The internal HangfireLockHandle wraps the Hangfire lock's underlying IDisposable and IStorageConnection, using Interlocked.Exchange to make double-dispose safe and idempotent.

9.3 Lock ownership

A lock is scoped by BackgroundJobLockKey.Resource — a string combining a method name and an optional tenant ID. Whoever successfully calls TryAcquireAsync and receives a non-null handle owns that resource string until it calls ReleaseAsync (or disposes the handle). There is no lock renewal/heartbeat concept exposed at this layer — Hangfire's own distributed lock implementation handles timeout semantics internally.
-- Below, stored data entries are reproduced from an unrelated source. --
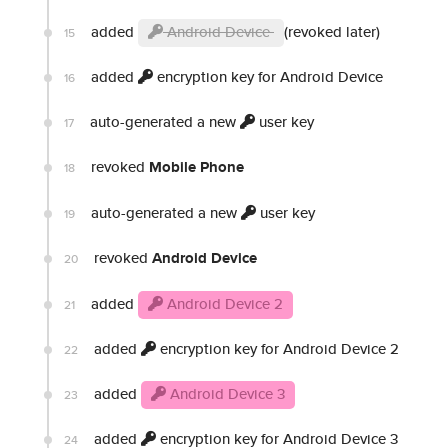
added
Android Device
(revoked later)
15
added
encryption key for Android Device
16
auto-generated a new
user key
17
revoked
Mobile Phone
18
auto-generated a new
user key
19
revoked
Android Device
20
added
Android Device 2
21
added
encryption key for Android Device 2
22
added
Android Device 3
23
added
encryption key for Android Device 3
24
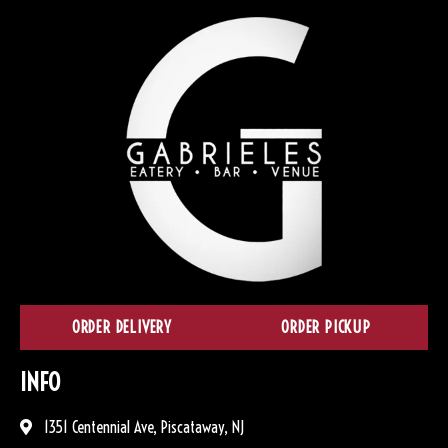
ORDER DELIVERY
ORDER PICKUP
INFO
1351 Centennial Ave, Piscataway, NJ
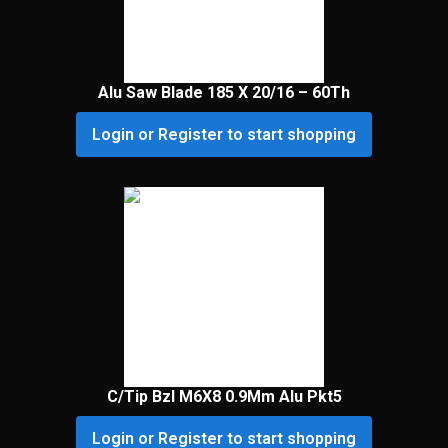
Alu Saw Blade 185 X 20/16 – 60Th
Login or Register to start shopping
C/Tip Bzl M6X8 0.9Mm Alu Pkt5
Login or Register to start shopping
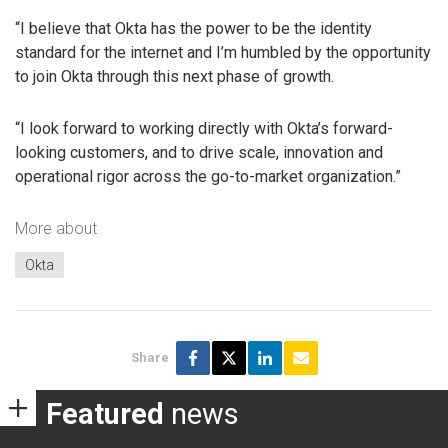
“I believe that Okta has the power to be the identity
standard for the internet and I’m humbled by the opportunity
to join Okta through this next phase of growth.
“I look forward to working directly with Okta’s forward-
looking customers, and to drive scale, innovation and
operational rigor across the go-to-market organization.”
More about
Okta
Share
Featured
news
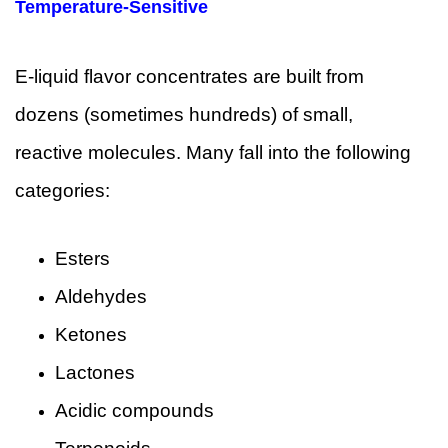
Temperature-Sensitive
E-liquid flavor concentrates are built from
dozens (sometimes hundreds) of small,
reactive molecules. Many fall into the following
categories:
Esters
Aldehydes
Ketones
Lactones
Acidic compounds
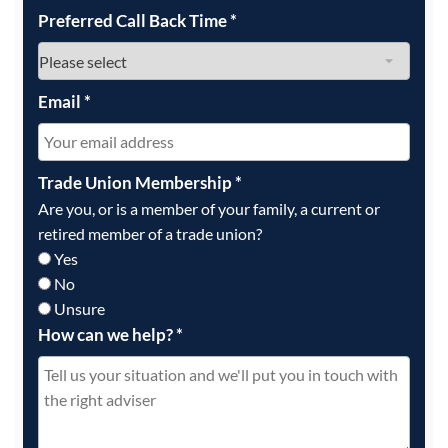
Preferred Call Back Time
*
Email
*
Trade Union Membership
*
Are you, or is a member of your family, a current or
retired member of a trade union?
Yes
No
Unsure
How can we help?
*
9.4 Why business-level locking is not handled here

This is one of the framework's most important, deliberately-made design decisions, worked out concretely during the highest-risk migration in the framework's history (campaign-workflow-executor — see §14.2).

The problem that could have been "solved" with a distributed lock: two concurrent instances of the same recurring job could both pick up the same pending business row (e.g. the same NotificationCampaignExecution) and both process it — for a job with real-world side effects like sending notifications, that means duplicate, irreversible deliveries.
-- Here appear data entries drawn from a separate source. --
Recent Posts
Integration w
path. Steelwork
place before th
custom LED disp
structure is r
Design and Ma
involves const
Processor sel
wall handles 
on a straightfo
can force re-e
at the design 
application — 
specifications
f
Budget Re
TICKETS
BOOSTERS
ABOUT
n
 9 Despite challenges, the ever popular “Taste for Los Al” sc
Why a job-level distributed lock was evaluated and explicitly rejected as the fix: a lock scoped to "this job is running" would be far too coarse. It would serialize every execution of the job against every other execution, even when they touch entirely unrelated rows — for example, blocking a run that's processing tenant A's campaign from starting while a run processing tenant B's completely unrelated campaign is still finishing. This punishes throughput system-wide to prevent a problem that only actually occurs when two runs touch the same specific row.

The actual fix: per-row atomic claiming, owned by whichever domain framework owns the data — ICampaignExecutionRepository.ClaimAsync, an atomic SQL UPDATE ... WHERE Status = Pending AND WorkerToken IS NULL, implemented inside the Notification Framework. Only the row actually being contested is protected; every other row's processing proceeds unimpeded.

The resulting permanent rule: duplicate-execution prevention for a specific business entity is never the Background Jobs Framework's responsibility to solve with IBackgroundJobDistributedLock. It belongs to whichever domain framework owns the row being protected. Implementing a job-level lock as a workaround for a missing per-row claim is a permanently rejected idea — reopening it requires a new ADR.

9.5 What IBackgroundJobDistributedLock is for

Legitimate uses remain — for example, ensuring only one instance of a genuinely global, singleton-shaped operation runs at a time (not a per-row concern, a per-job concern where serializing the whole job really is the correct semantic). None of the six currently migrated jobs uses this primitive today — all six either rely on per-row claiming (retry processor, campaign workflow executor) or are naturally idempotent at the set level (dead-letter cleanup, retry expire, campaign cleanup, campaign scheduler — see §14.2 for each job's specific concurrency model).